### EXERCISE INPUT
○ ○ ○ ○ ○
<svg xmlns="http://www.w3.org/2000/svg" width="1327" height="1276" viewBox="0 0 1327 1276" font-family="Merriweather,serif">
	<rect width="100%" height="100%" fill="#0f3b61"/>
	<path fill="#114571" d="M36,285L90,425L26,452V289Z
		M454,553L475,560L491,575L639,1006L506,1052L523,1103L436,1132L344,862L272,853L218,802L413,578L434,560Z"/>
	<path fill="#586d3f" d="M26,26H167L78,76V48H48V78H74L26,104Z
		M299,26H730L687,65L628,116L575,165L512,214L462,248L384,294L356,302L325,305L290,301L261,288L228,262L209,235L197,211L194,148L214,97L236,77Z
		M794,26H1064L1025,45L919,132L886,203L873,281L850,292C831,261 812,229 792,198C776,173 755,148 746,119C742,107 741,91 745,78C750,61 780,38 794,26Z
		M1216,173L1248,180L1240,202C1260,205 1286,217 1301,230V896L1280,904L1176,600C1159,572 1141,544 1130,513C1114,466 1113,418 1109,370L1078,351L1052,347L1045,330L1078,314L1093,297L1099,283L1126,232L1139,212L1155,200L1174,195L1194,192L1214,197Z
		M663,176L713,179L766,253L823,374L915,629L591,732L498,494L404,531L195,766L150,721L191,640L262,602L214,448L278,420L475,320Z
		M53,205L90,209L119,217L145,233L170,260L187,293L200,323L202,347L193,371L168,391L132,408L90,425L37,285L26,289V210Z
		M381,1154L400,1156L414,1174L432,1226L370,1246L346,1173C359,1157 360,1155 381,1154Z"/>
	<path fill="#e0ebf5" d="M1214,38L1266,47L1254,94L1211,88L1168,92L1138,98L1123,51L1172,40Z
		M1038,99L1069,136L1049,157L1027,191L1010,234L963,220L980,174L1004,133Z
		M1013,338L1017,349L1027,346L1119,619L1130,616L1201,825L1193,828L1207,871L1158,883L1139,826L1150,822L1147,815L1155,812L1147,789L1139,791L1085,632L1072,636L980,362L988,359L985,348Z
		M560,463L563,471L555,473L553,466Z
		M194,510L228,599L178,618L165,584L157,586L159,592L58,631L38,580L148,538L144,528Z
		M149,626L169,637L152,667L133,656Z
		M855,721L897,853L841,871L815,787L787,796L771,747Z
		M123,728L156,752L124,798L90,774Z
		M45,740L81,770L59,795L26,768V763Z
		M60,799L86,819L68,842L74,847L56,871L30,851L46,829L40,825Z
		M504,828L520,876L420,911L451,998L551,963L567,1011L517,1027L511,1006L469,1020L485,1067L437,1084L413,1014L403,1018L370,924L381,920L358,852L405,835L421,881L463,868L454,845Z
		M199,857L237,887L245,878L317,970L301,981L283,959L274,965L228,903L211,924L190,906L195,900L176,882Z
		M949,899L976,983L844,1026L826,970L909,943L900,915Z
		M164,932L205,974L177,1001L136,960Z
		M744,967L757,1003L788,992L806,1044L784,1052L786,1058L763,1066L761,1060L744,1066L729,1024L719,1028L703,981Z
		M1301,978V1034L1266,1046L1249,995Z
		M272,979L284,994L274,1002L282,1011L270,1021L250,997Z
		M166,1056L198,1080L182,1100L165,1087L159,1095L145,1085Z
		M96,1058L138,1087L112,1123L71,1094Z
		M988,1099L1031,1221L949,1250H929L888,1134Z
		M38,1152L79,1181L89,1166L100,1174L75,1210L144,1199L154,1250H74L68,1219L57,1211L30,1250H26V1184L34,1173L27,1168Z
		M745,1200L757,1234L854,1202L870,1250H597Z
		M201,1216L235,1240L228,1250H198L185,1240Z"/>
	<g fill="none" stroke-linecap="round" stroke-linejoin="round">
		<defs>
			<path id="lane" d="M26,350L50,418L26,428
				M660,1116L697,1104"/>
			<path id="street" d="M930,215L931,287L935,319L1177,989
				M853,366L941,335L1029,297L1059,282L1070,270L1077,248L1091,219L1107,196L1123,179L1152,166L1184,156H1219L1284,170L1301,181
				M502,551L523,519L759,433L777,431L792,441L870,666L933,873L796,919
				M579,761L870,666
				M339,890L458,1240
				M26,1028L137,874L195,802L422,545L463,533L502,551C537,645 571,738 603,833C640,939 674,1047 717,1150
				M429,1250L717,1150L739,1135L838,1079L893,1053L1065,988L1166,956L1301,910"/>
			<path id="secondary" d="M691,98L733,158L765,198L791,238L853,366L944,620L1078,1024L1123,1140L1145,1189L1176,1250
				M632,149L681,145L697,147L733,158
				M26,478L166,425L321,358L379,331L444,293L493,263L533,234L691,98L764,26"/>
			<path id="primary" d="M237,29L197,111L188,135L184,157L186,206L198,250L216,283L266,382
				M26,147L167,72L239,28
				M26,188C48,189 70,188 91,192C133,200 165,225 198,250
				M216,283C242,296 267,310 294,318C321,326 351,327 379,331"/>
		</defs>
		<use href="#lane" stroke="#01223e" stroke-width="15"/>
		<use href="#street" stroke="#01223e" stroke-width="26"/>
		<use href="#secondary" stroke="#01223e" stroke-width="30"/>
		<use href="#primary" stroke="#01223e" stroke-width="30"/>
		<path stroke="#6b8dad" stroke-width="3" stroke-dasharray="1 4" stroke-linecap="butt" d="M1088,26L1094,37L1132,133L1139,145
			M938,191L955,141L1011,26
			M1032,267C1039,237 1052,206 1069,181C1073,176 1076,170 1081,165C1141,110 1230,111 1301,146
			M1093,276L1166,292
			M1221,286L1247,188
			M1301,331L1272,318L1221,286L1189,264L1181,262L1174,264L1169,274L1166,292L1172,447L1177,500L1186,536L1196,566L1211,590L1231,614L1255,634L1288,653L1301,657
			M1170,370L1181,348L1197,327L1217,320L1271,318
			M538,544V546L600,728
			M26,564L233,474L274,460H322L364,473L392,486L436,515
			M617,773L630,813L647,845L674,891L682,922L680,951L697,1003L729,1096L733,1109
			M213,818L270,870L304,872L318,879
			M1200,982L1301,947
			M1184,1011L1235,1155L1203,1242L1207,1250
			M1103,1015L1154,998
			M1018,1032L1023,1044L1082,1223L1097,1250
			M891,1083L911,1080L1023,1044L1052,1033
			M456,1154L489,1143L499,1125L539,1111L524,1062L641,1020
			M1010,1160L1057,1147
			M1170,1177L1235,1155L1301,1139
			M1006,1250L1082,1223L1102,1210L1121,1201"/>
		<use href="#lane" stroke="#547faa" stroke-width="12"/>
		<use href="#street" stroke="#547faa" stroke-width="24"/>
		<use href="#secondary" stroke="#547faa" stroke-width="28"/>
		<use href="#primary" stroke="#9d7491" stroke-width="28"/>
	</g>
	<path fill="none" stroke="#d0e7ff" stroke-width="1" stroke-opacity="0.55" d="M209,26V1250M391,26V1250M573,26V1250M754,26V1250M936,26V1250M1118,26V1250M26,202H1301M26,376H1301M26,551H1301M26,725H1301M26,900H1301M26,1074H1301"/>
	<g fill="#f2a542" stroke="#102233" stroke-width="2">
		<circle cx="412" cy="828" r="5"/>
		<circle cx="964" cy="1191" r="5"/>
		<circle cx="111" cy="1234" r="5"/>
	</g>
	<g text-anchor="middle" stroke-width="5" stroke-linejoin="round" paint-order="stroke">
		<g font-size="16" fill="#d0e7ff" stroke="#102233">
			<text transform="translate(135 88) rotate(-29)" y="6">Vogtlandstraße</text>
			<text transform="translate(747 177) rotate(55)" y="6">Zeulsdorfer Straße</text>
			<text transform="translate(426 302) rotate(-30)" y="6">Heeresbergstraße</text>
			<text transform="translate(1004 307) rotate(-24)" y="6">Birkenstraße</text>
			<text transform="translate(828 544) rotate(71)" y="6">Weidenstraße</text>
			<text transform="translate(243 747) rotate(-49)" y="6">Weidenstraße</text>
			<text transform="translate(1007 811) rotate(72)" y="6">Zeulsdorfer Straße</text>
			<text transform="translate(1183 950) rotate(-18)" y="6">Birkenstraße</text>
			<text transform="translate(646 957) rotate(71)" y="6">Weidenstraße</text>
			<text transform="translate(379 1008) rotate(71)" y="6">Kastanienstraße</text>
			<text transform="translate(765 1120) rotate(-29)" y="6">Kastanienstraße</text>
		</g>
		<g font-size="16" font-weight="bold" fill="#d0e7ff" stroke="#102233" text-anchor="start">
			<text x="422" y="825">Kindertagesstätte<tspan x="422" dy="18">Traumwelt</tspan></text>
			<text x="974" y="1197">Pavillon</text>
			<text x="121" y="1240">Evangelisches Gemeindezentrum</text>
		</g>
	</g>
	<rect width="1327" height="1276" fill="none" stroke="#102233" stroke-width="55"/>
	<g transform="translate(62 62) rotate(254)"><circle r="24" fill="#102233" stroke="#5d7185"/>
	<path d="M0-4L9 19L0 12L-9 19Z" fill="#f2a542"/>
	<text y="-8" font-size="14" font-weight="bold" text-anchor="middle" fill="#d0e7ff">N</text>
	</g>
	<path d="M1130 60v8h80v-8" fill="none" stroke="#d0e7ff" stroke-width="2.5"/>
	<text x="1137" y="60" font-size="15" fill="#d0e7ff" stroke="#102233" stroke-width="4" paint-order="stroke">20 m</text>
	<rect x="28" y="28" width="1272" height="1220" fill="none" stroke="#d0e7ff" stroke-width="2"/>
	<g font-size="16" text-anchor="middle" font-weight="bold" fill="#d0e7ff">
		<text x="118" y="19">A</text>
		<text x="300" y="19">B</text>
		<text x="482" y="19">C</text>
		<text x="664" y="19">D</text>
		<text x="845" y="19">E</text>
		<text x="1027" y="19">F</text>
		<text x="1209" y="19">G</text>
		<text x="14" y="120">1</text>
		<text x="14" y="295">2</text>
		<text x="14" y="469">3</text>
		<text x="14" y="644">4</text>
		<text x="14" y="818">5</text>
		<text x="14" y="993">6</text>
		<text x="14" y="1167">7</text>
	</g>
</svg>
○ ○ ○ ○ ○
### THE TASK
Please report every line among the entries that includes "linejoin".

### ANSWER TO THIS PROBLEM
	<g fill="none" stroke-linecap="round" stroke-linejoin="round">
	<g text-anchor="middle" stroke-width="5" stroke-linejoin="round" paint-order="stroke">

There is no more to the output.